L'udienza si è svolta ieri mattina, prima che iniziasse a circolare il video sui social, girato da un passante, che mostra una fase dell'arresto, con un carabiniere che mentre tenta di far entrare nella macchina il giovane lo colpisce con pugni. Ma non emergevano su di lui segni di lesioni. Il giovane avrebbe riferito al giudice di trovarsi alla fermata dell'autobus per andare al lavoro quando è stato controllato. Non aveva con sé i documenti e avrebbe detto ai militari, riferisce la sua avvocata, Barbara Bettelli, che avrebbe potuto chiamare un amico che glieli avrebbe portati.

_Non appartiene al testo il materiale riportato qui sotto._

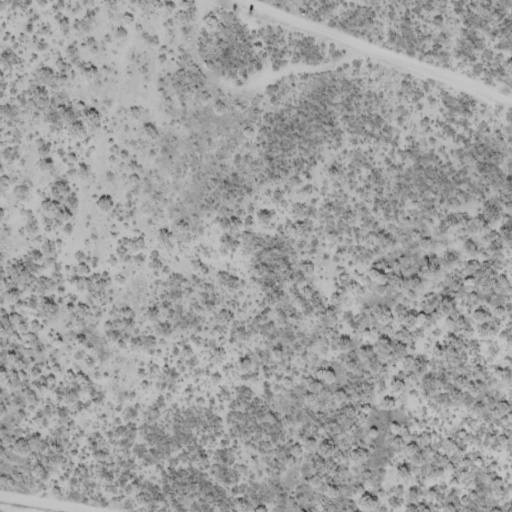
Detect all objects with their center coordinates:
road: (17, 508)
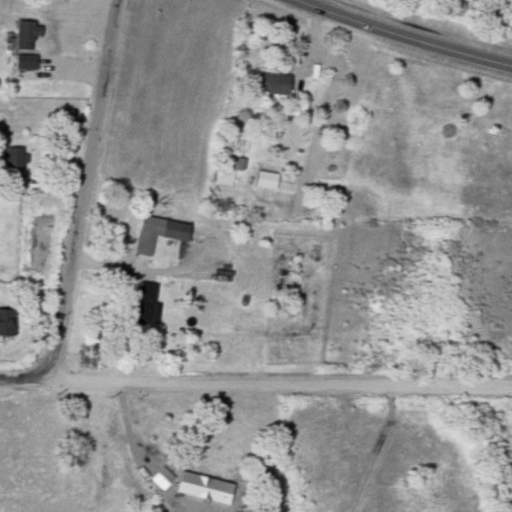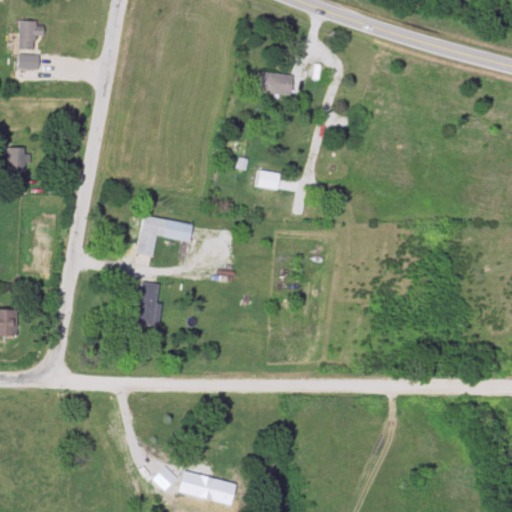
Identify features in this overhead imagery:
building: (23, 34)
road: (395, 38)
building: (21, 62)
building: (269, 84)
building: (11, 160)
road: (82, 191)
building: (294, 205)
building: (155, 233)
road: (105, 266)
building: (142, 305)
building: (5, 322)
road: (255, 390)
road: (128, 441)
building: (74, 485)
building: (206, 497)
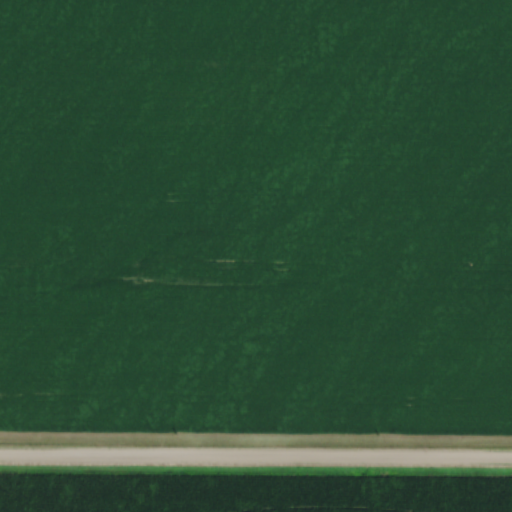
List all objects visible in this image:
road: (256, 459)
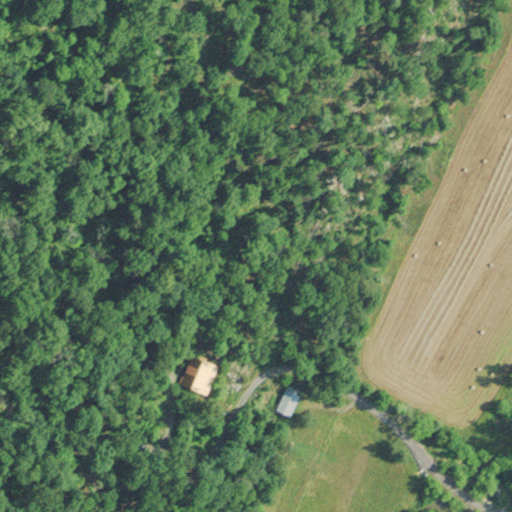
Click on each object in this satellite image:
building: (199, 372)
building: (289, 399)
road: (384, 413)
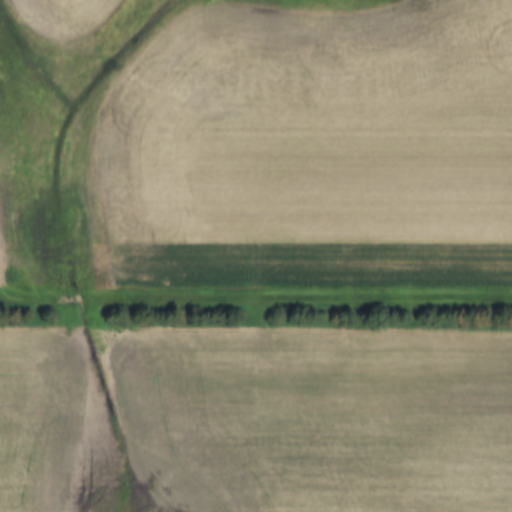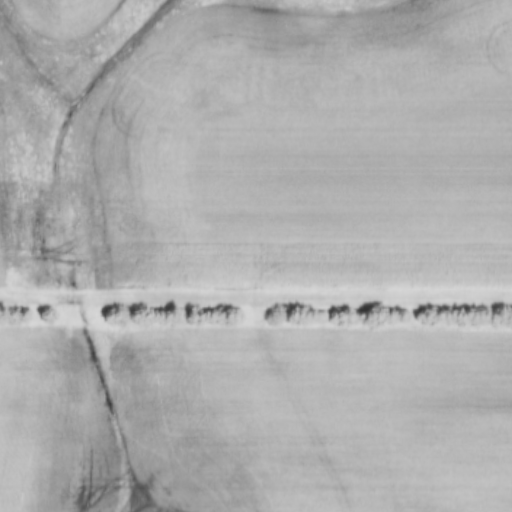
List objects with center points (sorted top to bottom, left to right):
road: (255, 328)
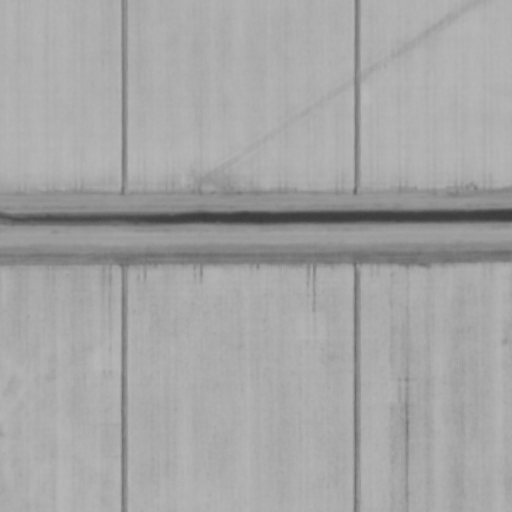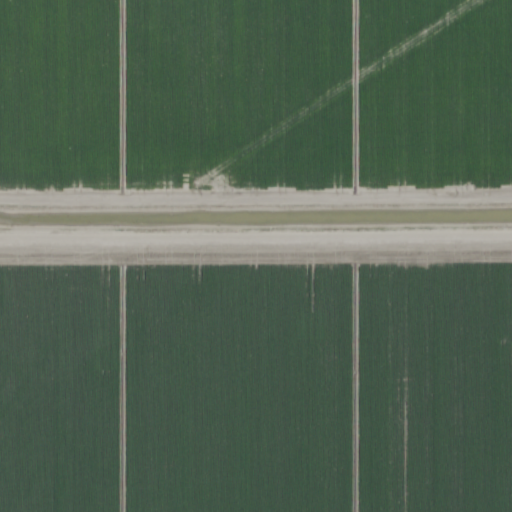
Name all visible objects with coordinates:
road: (256, 198)
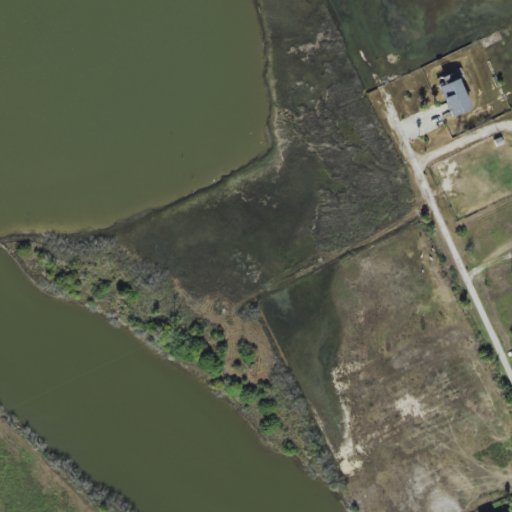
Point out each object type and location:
building: (453, 98)
road: (461, 140)
road: (441, 223)
road: (487, 262)
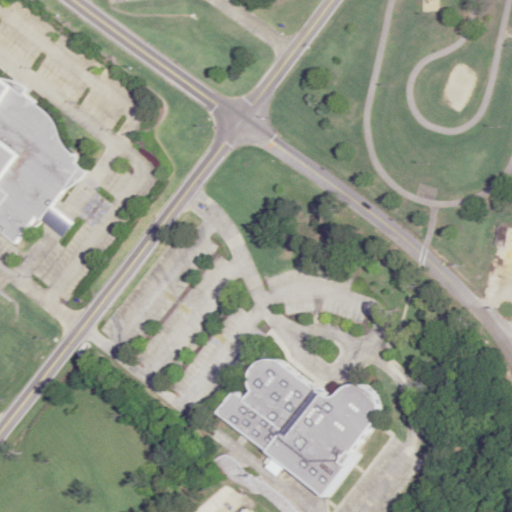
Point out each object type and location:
road: (227, 2)
road: (255, 24)
road: (157, 60)
road: (86, 72)
road: (113, 152)
building: (32, 164)
building: (31, 168)
road: (165, 217)
road: (375, 217)
road: (110, 220)
building: (503, 244)
road: (40, 296)
road: (504, 334)
road: (504, 349)
building: (303, 420)
building: (244, 511)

A quel punto sarebbe stato però invitato a salire in macchina per andare in caserma e lui non voleva.

"In udienza è stato detto che è stato controllato perché sembrava sospetto. Ma non c'era a mio avviso nessun indizio che stesse commettendo un reato”, spiega la legale. Si tratta di un ragazzo arrivato in Italia alcuni anni fa “in barcone” e “non risultano precedenti di condanne”. Dopo aver fatto il lavapiatti, attualmente lavora come aiuto cuoco in un ristorante della provincia “ed è molto apprezzato dal suo titolare”. L'udienza è stata rinviata al 18 aprile.